NASA discovers possibly habitable super-Earth 31 light-years away

US space administration’s exoplanet-hunting telescope finds new solar system, including 3 planets orbiting a star about a third of sun’s mass and 40% cooler

This illustration shows one interpretation of what new planet GJ 357 d may be like. (NASA's Goddard Space Flight Center/Chris Smith)

This illustration shows one interpretation of what new planet GJ 357 d may be like. (NASA’s Goddard Space Flight Center/Chris Smith)

NASA’s exoplanet-hunting telescope, the Transiting Exoplanet Survey Satellite (TESS), has discovered a new solar system with at least three new planets including one that has shown potential for being habitable, the American space administration announced.

The three planets were discovered orbiting GJ 357, a red dwarf — a small and cooling star — 31 light-years away, relatively close in space terms, said Rafael Luque of Spain’s Institute of Astrophysics in the Canary Islands, the lead researcher in the discovery team.

The star is “about one-third the sun’s mass and size and about 40 percent cooler than our star,” NASA said.

The TESS cameras “caught the star dimming slightly every 3.9 days, revealing the presence of a transiting exoplanet — a world beyond our solar system — that passes across the face of its star during every orbit and briefly dims the star’s light,” NASA added.

The planet known as GJ 357d — the furthest away from the star — was particularly intriguing as researchers estimate it could be habitable. The other two, GJ 357b and GJ 357c are deemed too hot.

Signs of habitability in any planet include a rocky terrain, a size similar to Earth and a distance from their sun — the temperate “Goldilocks” zone neither too close nor too far — that allows the right temperature for liquid water, a key requirement for life.

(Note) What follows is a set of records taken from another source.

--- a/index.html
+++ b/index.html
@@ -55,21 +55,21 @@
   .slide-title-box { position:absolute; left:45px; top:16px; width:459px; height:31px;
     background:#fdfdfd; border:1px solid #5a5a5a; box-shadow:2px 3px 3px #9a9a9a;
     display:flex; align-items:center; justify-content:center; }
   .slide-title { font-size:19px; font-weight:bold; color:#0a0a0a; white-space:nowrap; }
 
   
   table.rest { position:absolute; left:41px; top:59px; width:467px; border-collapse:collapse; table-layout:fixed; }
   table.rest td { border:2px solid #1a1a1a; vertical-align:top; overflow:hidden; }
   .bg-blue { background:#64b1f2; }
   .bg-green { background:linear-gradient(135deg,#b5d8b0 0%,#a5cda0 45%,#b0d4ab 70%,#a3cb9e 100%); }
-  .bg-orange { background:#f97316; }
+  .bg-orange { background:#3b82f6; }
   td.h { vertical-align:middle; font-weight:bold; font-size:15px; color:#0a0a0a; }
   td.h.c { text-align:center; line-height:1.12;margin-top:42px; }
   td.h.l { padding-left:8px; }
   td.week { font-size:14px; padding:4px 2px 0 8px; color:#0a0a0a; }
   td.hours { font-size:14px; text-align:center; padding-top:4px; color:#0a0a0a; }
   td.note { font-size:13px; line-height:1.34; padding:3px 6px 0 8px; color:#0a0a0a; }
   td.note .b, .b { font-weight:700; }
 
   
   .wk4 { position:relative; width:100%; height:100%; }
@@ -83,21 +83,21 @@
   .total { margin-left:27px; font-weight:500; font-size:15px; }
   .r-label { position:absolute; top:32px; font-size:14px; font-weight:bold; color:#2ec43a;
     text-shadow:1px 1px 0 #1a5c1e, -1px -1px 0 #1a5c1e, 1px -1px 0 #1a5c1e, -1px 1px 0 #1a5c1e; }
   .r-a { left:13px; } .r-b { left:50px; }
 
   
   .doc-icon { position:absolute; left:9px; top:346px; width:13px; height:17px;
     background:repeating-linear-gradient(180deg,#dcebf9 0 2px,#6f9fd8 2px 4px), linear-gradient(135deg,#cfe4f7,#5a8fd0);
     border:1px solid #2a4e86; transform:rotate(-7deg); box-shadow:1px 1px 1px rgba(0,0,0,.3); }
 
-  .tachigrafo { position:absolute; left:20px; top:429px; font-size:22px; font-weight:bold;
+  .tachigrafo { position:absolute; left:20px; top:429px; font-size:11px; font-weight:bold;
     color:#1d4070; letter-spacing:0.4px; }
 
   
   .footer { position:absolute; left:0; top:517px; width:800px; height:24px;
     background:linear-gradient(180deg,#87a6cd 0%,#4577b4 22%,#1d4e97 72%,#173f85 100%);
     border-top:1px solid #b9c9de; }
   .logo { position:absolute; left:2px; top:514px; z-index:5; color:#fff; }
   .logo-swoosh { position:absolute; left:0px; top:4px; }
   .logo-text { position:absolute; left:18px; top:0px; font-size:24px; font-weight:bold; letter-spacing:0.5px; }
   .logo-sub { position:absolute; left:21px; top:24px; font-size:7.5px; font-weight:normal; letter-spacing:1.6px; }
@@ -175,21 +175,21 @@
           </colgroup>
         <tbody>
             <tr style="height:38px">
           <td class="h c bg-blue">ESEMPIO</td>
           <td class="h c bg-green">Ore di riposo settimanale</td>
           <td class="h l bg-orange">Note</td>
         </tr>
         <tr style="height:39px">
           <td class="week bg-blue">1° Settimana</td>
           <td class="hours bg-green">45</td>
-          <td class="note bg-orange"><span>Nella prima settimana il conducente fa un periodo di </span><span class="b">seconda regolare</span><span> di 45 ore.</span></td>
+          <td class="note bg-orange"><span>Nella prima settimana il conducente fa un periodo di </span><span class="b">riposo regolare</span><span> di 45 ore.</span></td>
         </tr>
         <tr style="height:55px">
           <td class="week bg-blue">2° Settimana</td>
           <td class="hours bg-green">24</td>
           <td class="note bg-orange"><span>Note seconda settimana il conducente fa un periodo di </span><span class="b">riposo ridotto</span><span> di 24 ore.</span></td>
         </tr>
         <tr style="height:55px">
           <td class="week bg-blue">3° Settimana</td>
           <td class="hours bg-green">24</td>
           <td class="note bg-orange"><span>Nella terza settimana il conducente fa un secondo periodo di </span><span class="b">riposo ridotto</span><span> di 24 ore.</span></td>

Given its distance from its star, similar to that of Mars to our sun, researchers estimate the planet has temperatures of -53 degrees Celsius (-63.4 Fahrenheit), Luque told AFP.

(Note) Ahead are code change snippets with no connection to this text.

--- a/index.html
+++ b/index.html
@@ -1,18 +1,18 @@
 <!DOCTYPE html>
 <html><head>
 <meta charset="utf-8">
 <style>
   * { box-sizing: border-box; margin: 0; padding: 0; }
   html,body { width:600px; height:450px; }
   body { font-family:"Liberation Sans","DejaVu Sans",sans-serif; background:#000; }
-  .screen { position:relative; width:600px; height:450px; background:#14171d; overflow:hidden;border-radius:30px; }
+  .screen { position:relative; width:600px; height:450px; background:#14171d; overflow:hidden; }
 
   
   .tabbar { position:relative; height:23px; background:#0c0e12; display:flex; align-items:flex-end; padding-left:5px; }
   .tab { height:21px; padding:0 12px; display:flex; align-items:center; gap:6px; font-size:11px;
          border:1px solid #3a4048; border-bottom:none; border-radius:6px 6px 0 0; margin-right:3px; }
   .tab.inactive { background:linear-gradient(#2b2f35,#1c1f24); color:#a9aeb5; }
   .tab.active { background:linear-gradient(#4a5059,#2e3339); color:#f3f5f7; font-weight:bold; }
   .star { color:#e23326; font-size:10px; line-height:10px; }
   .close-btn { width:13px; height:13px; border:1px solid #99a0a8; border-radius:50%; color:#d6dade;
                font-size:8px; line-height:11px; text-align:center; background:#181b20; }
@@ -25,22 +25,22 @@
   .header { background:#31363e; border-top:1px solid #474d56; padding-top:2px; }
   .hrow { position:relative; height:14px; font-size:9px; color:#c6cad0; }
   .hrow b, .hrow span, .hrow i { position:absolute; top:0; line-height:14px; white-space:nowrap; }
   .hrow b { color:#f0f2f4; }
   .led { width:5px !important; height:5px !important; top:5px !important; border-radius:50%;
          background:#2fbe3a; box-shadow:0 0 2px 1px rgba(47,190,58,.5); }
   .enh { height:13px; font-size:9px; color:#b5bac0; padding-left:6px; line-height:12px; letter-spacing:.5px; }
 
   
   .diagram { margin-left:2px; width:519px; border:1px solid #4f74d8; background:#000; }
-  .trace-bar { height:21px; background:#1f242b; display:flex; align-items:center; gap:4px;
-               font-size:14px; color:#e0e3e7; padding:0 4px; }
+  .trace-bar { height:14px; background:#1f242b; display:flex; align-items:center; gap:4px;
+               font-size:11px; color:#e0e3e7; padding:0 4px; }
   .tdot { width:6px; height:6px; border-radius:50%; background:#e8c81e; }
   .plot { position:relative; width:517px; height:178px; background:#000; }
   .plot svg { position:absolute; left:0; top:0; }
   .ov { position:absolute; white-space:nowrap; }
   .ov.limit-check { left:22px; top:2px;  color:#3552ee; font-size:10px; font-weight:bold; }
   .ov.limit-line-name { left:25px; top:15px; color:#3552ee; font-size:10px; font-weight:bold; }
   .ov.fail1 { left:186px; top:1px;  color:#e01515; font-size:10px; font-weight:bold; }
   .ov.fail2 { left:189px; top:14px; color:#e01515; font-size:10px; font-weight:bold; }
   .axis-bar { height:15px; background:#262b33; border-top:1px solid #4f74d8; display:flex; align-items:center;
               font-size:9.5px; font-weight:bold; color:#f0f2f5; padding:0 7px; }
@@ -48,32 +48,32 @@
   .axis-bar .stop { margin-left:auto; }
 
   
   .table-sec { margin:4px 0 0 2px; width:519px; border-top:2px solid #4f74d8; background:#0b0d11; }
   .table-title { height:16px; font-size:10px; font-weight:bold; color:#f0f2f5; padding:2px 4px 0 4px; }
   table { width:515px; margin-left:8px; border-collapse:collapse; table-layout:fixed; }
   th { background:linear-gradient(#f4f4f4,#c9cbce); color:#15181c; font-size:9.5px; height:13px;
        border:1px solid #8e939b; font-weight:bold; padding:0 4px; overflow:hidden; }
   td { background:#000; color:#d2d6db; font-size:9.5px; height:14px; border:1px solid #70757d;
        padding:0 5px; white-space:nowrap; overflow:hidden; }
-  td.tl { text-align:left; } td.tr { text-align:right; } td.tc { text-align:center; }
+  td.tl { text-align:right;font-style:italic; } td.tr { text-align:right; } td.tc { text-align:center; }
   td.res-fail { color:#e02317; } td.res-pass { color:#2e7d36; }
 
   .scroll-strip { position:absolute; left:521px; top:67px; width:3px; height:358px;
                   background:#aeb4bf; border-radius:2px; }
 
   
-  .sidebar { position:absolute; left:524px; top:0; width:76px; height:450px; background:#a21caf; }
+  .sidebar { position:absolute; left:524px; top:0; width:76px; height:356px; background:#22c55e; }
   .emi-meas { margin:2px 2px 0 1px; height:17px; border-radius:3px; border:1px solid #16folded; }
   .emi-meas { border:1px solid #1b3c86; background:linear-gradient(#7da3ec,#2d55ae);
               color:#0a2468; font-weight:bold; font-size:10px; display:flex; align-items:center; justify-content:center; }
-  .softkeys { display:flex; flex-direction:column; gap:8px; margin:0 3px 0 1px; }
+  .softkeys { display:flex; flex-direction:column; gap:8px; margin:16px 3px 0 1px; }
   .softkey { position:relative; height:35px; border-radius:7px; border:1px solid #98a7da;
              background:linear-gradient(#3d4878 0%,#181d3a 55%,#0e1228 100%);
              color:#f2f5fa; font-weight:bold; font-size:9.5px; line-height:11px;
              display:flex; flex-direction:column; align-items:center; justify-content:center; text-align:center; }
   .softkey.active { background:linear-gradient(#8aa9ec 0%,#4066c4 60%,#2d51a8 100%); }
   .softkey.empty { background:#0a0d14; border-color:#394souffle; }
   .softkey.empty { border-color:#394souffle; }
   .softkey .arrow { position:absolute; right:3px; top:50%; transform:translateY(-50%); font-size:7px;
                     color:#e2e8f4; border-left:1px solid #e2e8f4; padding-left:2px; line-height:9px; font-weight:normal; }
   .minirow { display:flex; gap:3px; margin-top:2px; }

“That seems a little cold at first,” he said.

But “if this planet had an atmosphere (unlike Mars), it could retain the heat it receives from its star, and water could be liquid.”

This diagram shows the layout of the GJ 357 system. Planet d orbits within the star’s so-called habitable zone, the orbital region where liquid water can exist on a rocky planet’s surface. (NASA’s Goddard Space Flight Center/Chris Smith)

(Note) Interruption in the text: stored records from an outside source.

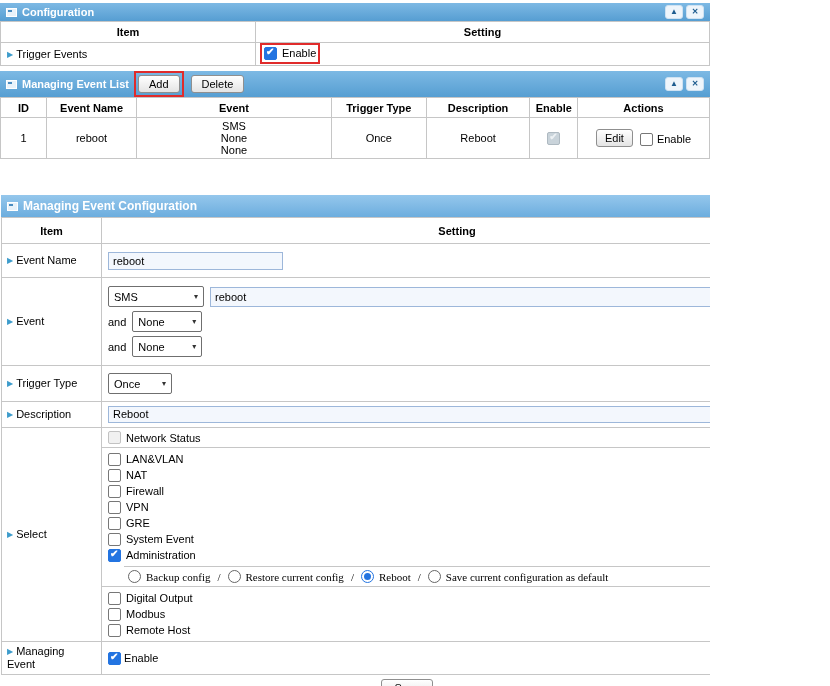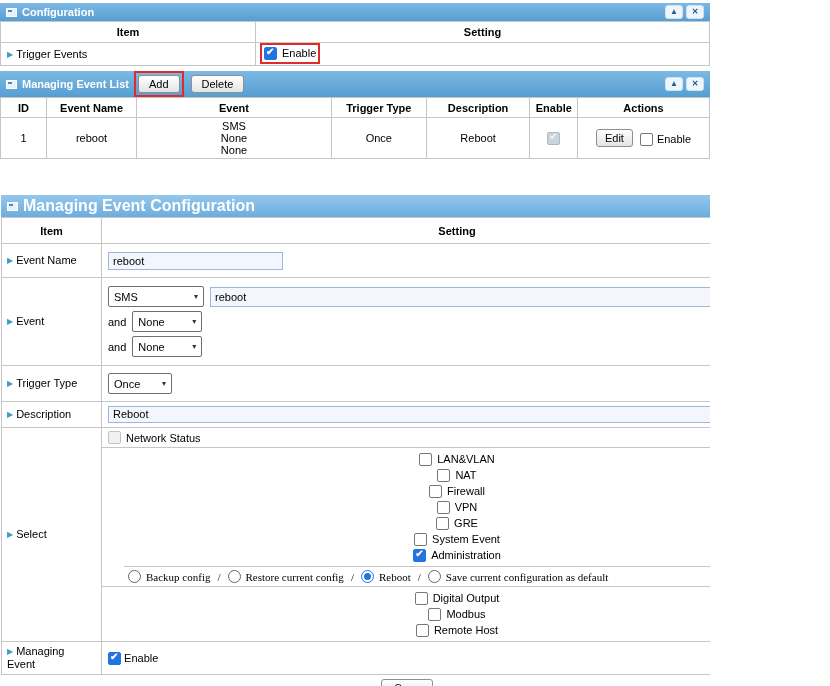--- a/index.html
+++ b/index.html
@@ -17,21 +17,21 @@
     display: flex; align-items: center; gap: 5px;
     padding: 0 6px; color: #fff; font-weight: bold;
     background: linear-gradient(#7db9e4, #569ed2);
   }
   .p1 .phdr { height: 18px; }
   .p2 .phdr { height: 26px; }
   .p3 .phdr { height: 22px; background: linear-gradient(#95c7ec, #6cadde); }
   .phdr-icon { width: 11px; height: 9px; background: #e8f2fa; border: 1px solid #fff; display: inline-block; position: relative; flex: 0 0 auto; }
   .phdr-icon::after { content: ""; position: absolute; left: 1px; top: 1px; width: 4px; height: 2px; background: #4a8cc0; }
   .phdr-title { font-size: 11px; white-space: nowrap; }
-  .p3 .phdr-title { font-size: 16px; }
+  .p3 .phdr-title { font-size: 12px; }
   .phdr-btns { margin-left: auto; display: flex; gap: 3px; }
   .wbtn {
     width: 18px; height: 14px; background: #eef5fb; border: 1px solid #cfe2f2; border-radius: 3px;
     color: #1d5c8f; font-size: 8px; line-height: 12px; text-align: center; font-weight: bold; cursor: pointer;
   }
 
   
   .tbl { border-collapse: collapse; width: 100%; background: #fff; }
   .tbl th, .tbl td { border: 1px solid #c6c6c6; font-size: 11px; }
   .tbl th { font-weight: bold; text-align: center; }
@@ -105,21 +105,21 @@
   .select .chev { font-size: 8px; color: #333; margin-left: 8px; }
   .w96 { width: 96px; } .w70 { width: 70px; } .w64 { width: 64px; }
 
   .evt-line { display: flex; align-items: center; gap: 6px; margin: 4px 0; }
   .evt-line .tinput { flex: 1 1 auto; margin-right: 2px; height: 20px; line-height: 18px; }
   .and { flex: 0 0 18px; }
 
   .action-cell { padding: 0 !important; }
   .ns-row { border-bottom: 1px solid #c6c6c6; padding: 3px 6px; display: flex; align-items: center; gap: 5px; }
   .group { padding: 3px 6px; }
-  .cb-line { display: flex; align-items: center; gap: 5px; height: 16px; justify-content: center; }
+  .cb-line { display: flex; align-items: center; gap: 5px; height: 16px; }
   .radio-row {
     display: flex; align-items: center; gap: 5px; margin-left: 22px;
     border-top: 1px solid #c6c6c6; padding: 3px 4px; white-space: nowrap; font-family: Liberation Serif, serif;
   }
   .radio-row .sep { margin: 0 2px; }
   .bottom-group { border-top: 1px solid #c6c6c6; }
 
   .save-row { display: flex; justify-content: center; padding: 4px 0 0 0; }
   .btn.save { padding: 2px 12px; }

Researchers also estimate GJ 357d could be roughly the same size as Earth or up to twice the size.

“The planet weighs at least 6.1 times Earth’s mass, and orbits the star every 55.7 days at a range about 20% of Earth’s distance from the sun. The planet’s size and composition are unknown, but a rocky world with this mass would range from about one to two times Earth’s size,” wrote Francis Reddy of NASA’s Goddard Space Flight Center, which oversees TESS as a NASA Astrophysics Explorer mission.

The findings were published on Wednesday, July 31, in the journal Astronomy & Astrophysics.

“GJ 357 d is located within the outer edge of its star’s habitable zone, where it receives about the same amount of stellar energy from its star as Mars does from the sun,” said co-author Diana Kossakowski at the Max Planck Institute for Astronomy in Heidelberg, Germany. “If the planet has a dense atmosphere, which will take future studies to determine, it could trap enough heat to warm the planet and allow liquid water on its surface.”

It is not the first potentially habitable planet to have been discovered close to us.

In 2016, the discovery of Proxima b at a mere four light-years from the solar system made waves.

But there is a hitch.

Proxima b and GJ 357d were discovered via so-called radial velocity, which involves looking for signs of a wobble in a star from the gravitational tug of an orbiting planet.

But Luque says the method is not precise enough to ascertain whether it actually is habitable.

As things stand, in order to measure its size, density and composition, the planet has to pass directly between its star and an observer, the so-called “transit” method, he says.

That has not been possible for Proxima b and other nearer potentially habitable planets, Luque says.

In the coming months, Luque and his team will be working to try and catch GJ 357d in “transit” to try and confirm it as a habitable planet.

“The probability that a planet passes in front of a star from our line of vision on Earth is pretty small,” he adds.